**Instructions:**
- A) From the passage on sampling and labeling document pages, return the span that begins at the words "This code uses" and stops after "a diverse sample.", copied exactly.
- B) Answer these questions from the passage on sampling and labeling document pages:
(i) By what unit does the sampling code stratify its sample?
(ii) In the labeling example, which label marks front-pages?
(iii) What two uses does the passage name for the collected data?

**Text passage:**
- - - -
This code uses stratified sampling, sampling per file. We expect some of the variation in the look and content of pages to be captured by differences in file, and this way of sampling allows us to sample equally from longer and shorter files. Again, if we have access to additional metadata that we think would be useful in categorizing pages, we can add logic to our sampling code to ensure a diverse sample.

This is enough to start to get a feel for an unwieldy collection. Every time I’ve done this, I’ve found something that surprised me: random handwritten notes tucked between documents, rotated or upside down pages, unexpected landscape pages, document types that weren’t part of the request, etc.

Designing a classifier: labels

Once you’ve seen enough to be able to identify one or more page types that you want to label, you can modify the above script to also output a spreadsheet with the original fileid and page number plus the page number in the sampled pdf. That makes collecting ground-truth data about page types a breeze:

demo: page labeling

In this example, we are labeling “1” for front-pages, and “0” for pages that are continuations. This allows us to split aggregated PDFs into distinct documents.

You can use the collected data for acceptance tests for heuristic classifiers or as training data for ML classifiers.

Unless the types of documents in the collection are known to be constrained to one or two types (as in the UW-CHR example), sampling in this way reveals a bewildering heterogeneity. Start out by focusing on a handful of page and document types that are known to be of investigative interest, and focus on labeling pages as one of those types, or “other.” That can be valuable in itself, and by shaving off the more common and easily recognized types, you gain better visibility into the more (formally) exceptional pages in the collection.
- - - -
**Supplied entries:**
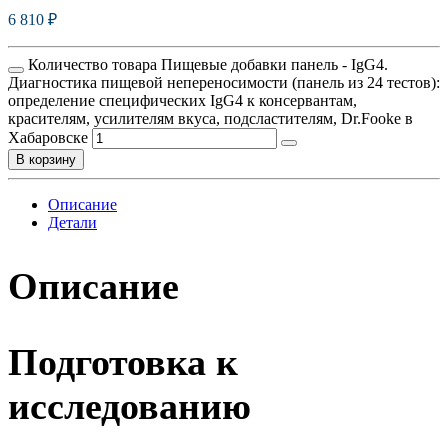
6 810
₽
Количество товара Пищевые добавки панель - IgG4.
Диагностика пищевой непереносимости (панель из 24 тестов):
определение специфических IgG4 к консервантам,
красителям, усилителям вкуса, подсластителям, Dr.Fooke в
Хабаровске
В корзину
Описание
Детали
Описание
Подготовка к
исследованию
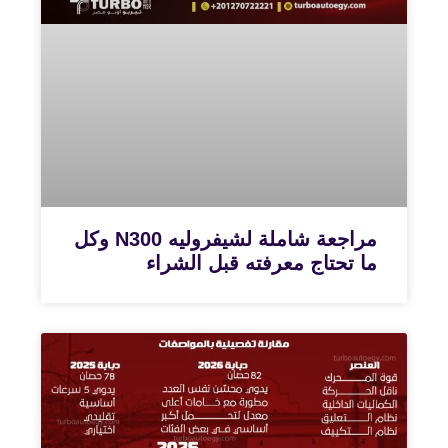
مراجعة شاملة لشيفروليه N300 وكل
ما تحتاج معرفته قبل الشراء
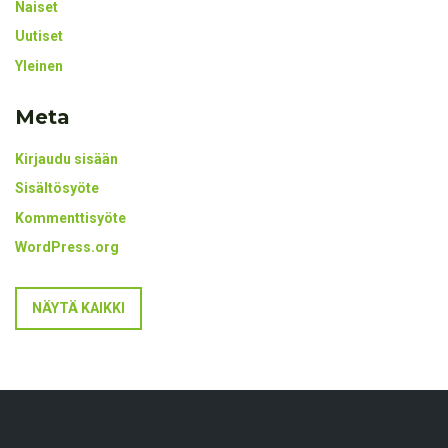
Naiset
Uutiset
Yleinen
Meta
Kirjaudu sisään
Sisältösyöte
Kommenttisyöte
WordPress.org
NÄYTÄ KAIKKI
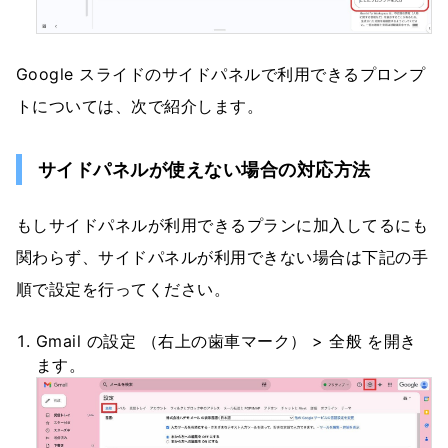
Google スライドのサイドパネルで利用できるプロンプ
トについては、次で紹介します。
サイドパネルが使えない場合の対応方法
もしサイドパネルが利用できるプランに加入してるにも
関わらず、サイドパネルが利用できない場合は下記の手
順で設定を行ってください。
Gmail の設定 （右上の歯車マーク） > 全般 を開き
ます。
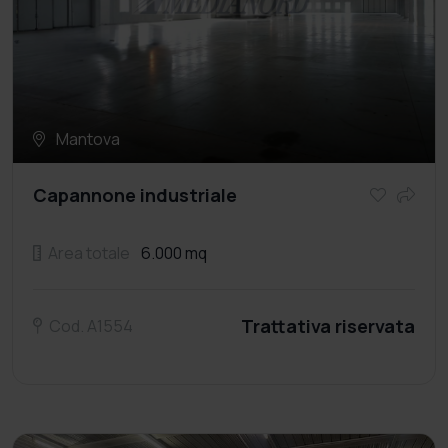
Mantova
Capannone industriale
Area totale
6.000 mq
Trattativa riservata
Cod. A1554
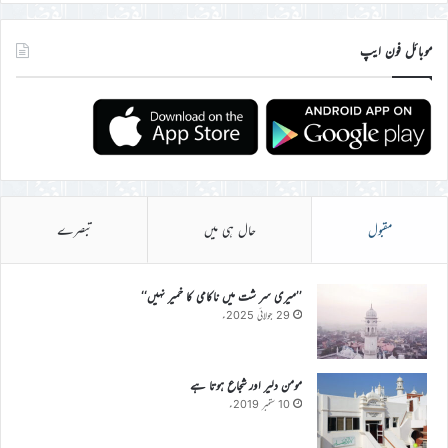
موبائل فون ایپ
مقبول
حال ہی میں
تبصرے
’’میری سر شت میں ناکامی کا خمیر نہیں‘‘
29 جولائی 2025ء
مومن دلیر اور شجاع ہوتا ہے
10 ستمبر 2019ء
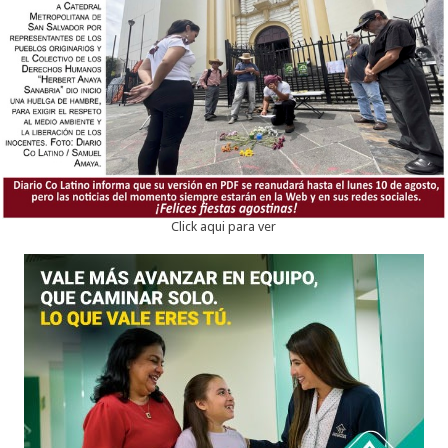
Click aqui para ver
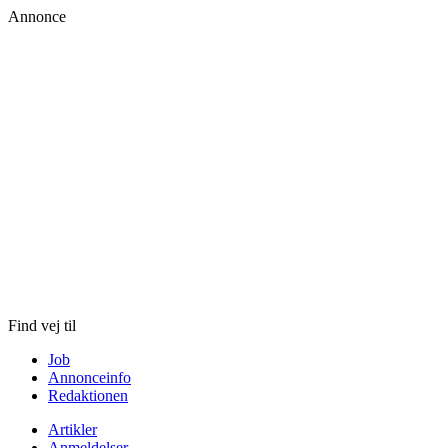
Annonce
Skip
to
content
Find vej til
Job
Annonceinfo
Redaktionen
Artikler
Anmeldelser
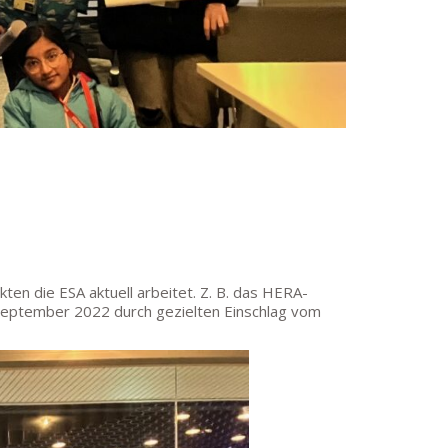
en die ESA aktuell arbeitet. Z. B. das HERA-
September 2022 durch gezielten Einschlag vom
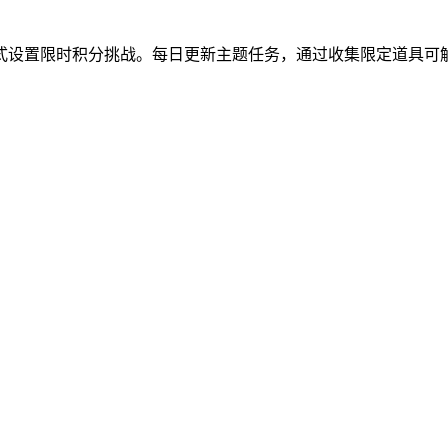
式设置限时积分挑战。每日更新主题任务，通过收集限定道具可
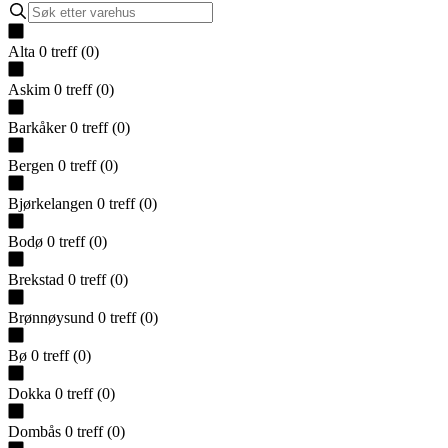
Alta
0
treff
(
0
)
Askim
0
treff
(
0
)
Barkåker
0
treff
(
0
)
Bergen
0
treff
(
0
)
Bjørkelangen
0
treff
(
0
)
Bodø
0
treff
(
0
)
Brekstad
0
treff
(
0
)
Brønnøysund
0
treff
(
0
)
Bø
0
treff
(
0
)
Dokka
0
treff
(
0
)
Dombås
0
treff
(
0
)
- - - -
**Answers to the tasks:**
- A)
This code uses stratified sampling, sampling per file. We expect some of the variation in the look and content of pages to be captured by differences in file, and this way of sampling allows us to sample equally from longer and shorter files. Again, if we have access to additional metadata that we think would be useful in categorizing pages, we can add logic to our sampling code to ensure a diverse sample.

- B)
(i) Per file.
(ii) "1".
(iii) Acceptance tests for heuristic classifiers, and training data for ML classifiers.